Enflasyon artışının güneş paneli üretiminde kullanılan tüm ham madde fiyatlarını etkilediğini söyleyen Evren Evcit, “Biz ham maddelerimizin büyük bölümünü yurt dışından alıyoruz. Türkiye’de ürettiğimiz camımız var, alüminyum çerçevemiz var.
Bunun da ham maddesi aslında yurtdışından geliyor ama globaldeki enflasyon etkisinin artık geçtiğini söyleyebiliriz.
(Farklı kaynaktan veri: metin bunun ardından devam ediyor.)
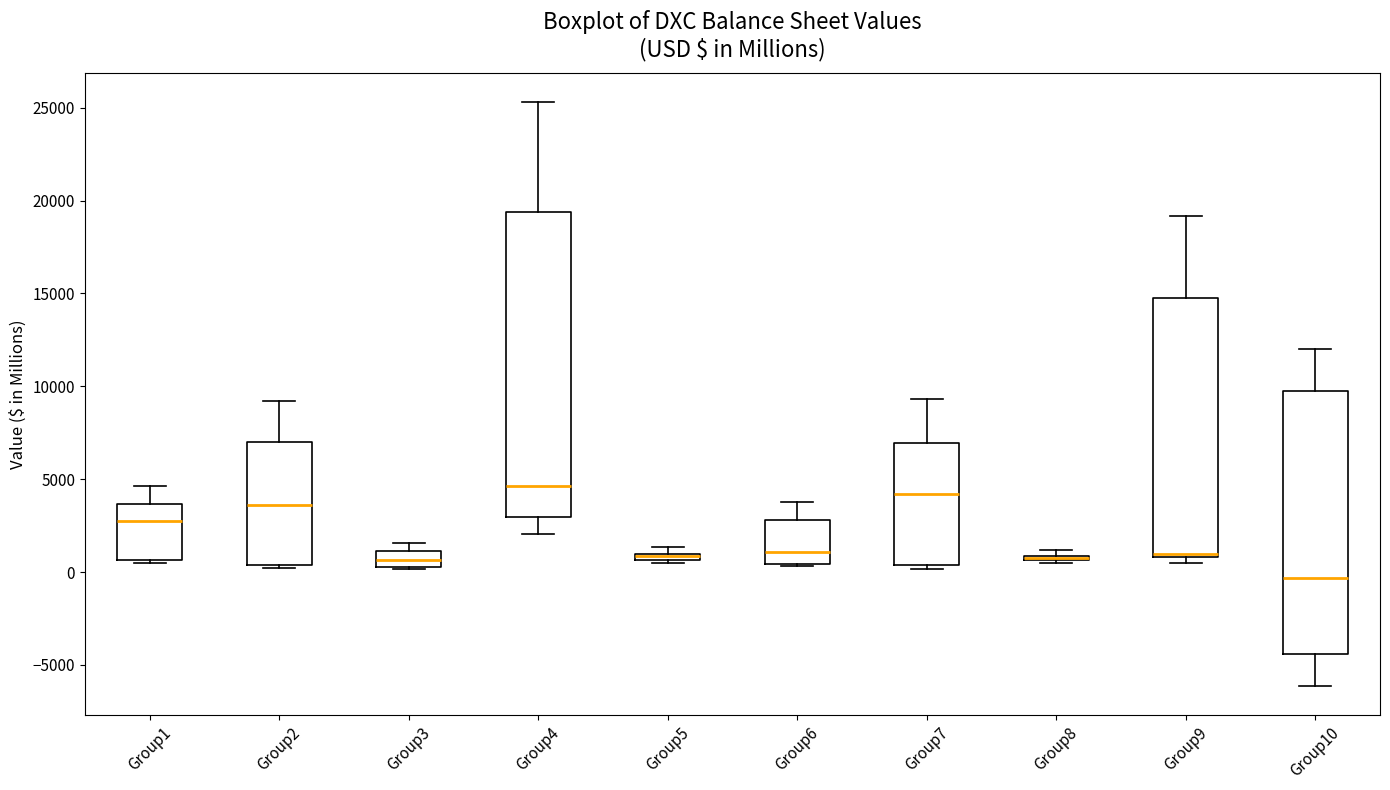

Where is the upper edge of the box for Group6 on the y-axis? The values are not printed on the chart, so give them approximately, as read against the axis.

3000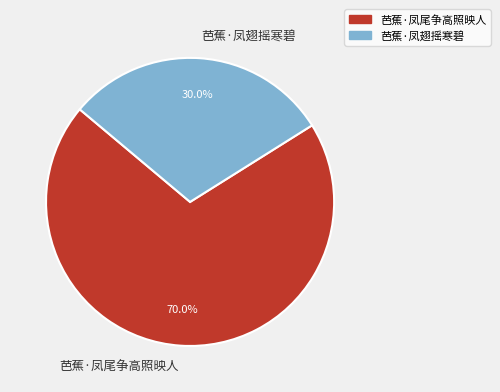

To the nearest percent, what percentage of the pie is 芭蕉·凤翅摇寒碧?

30%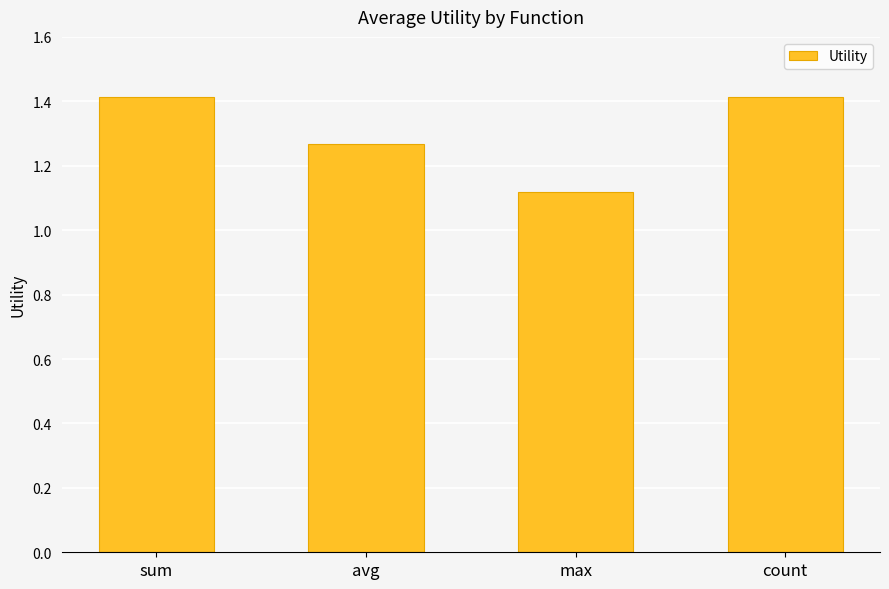

Approximately how many times larger is the value at max compared to count?

0.8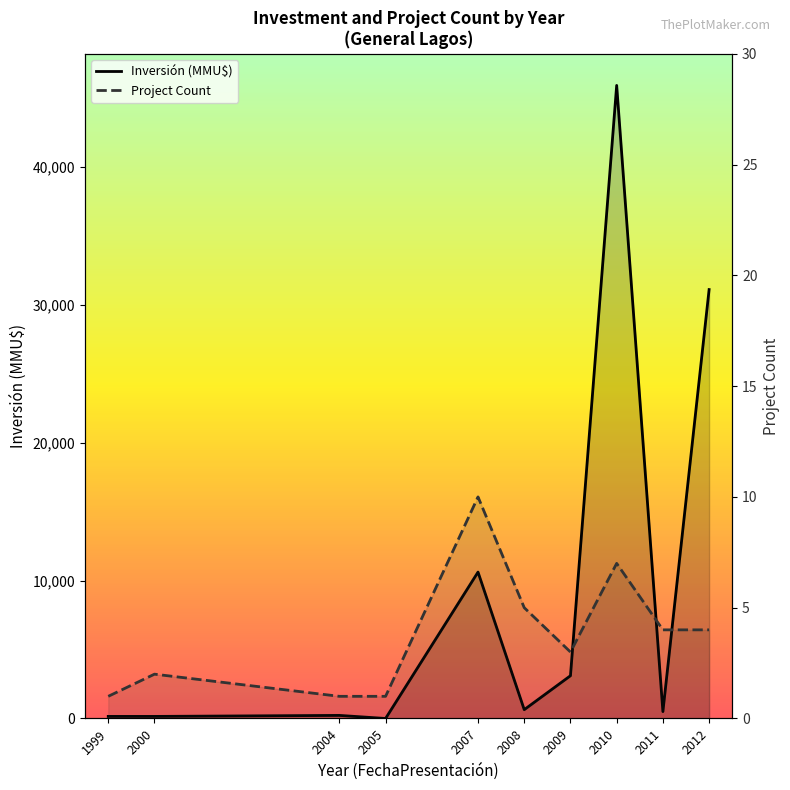

What is the difference between the highest and lowest values at 2008?

635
Enflasyon bir taraftan tabii ürün fiyatlarını, maliyetlerini artırırken diğer taraftan pandemi etkisiyle emtia fiyatı çok düştü. Emtianın fiyatının düşmesi de aslında ham madde fiyatlarını aşağı çekti. Yani birisi artırdı, diğeri düşürdü ama toplamdaki tren aşağı doğru gidiyor ve şu anda güneş enerjisinden üretilen elektrik, üretim metotları arasında en ucuza mal ettiğiniz enerji sistemi diyebiliriz” diye konuştu.
“Bu yıl 2 GW kapasite ile kapanış öngörüyoruz”
Büyük kurulumların öz kaynakla değil de krediyle yapıldığının altını çizen ZES Genel Müdürü Evrebn Evcit, “İşin içine kredi girdiği zaman faizler ve döviz kuru da önemli faktörler oluyor ve tam tersine düşüren trendi olduğu için bu sene de hareketlenmenin bir nebze de olsa devam edeceğini tahmin ediyoruz. Geçen sene kadar olmasa da bu sene de yine kurulumlar devam edecektir. Biz kabaca bu senenin de 2 GW’lık bir kapasitede kapanacağını öngörüyoruz” değerlendirmesinde bulundu.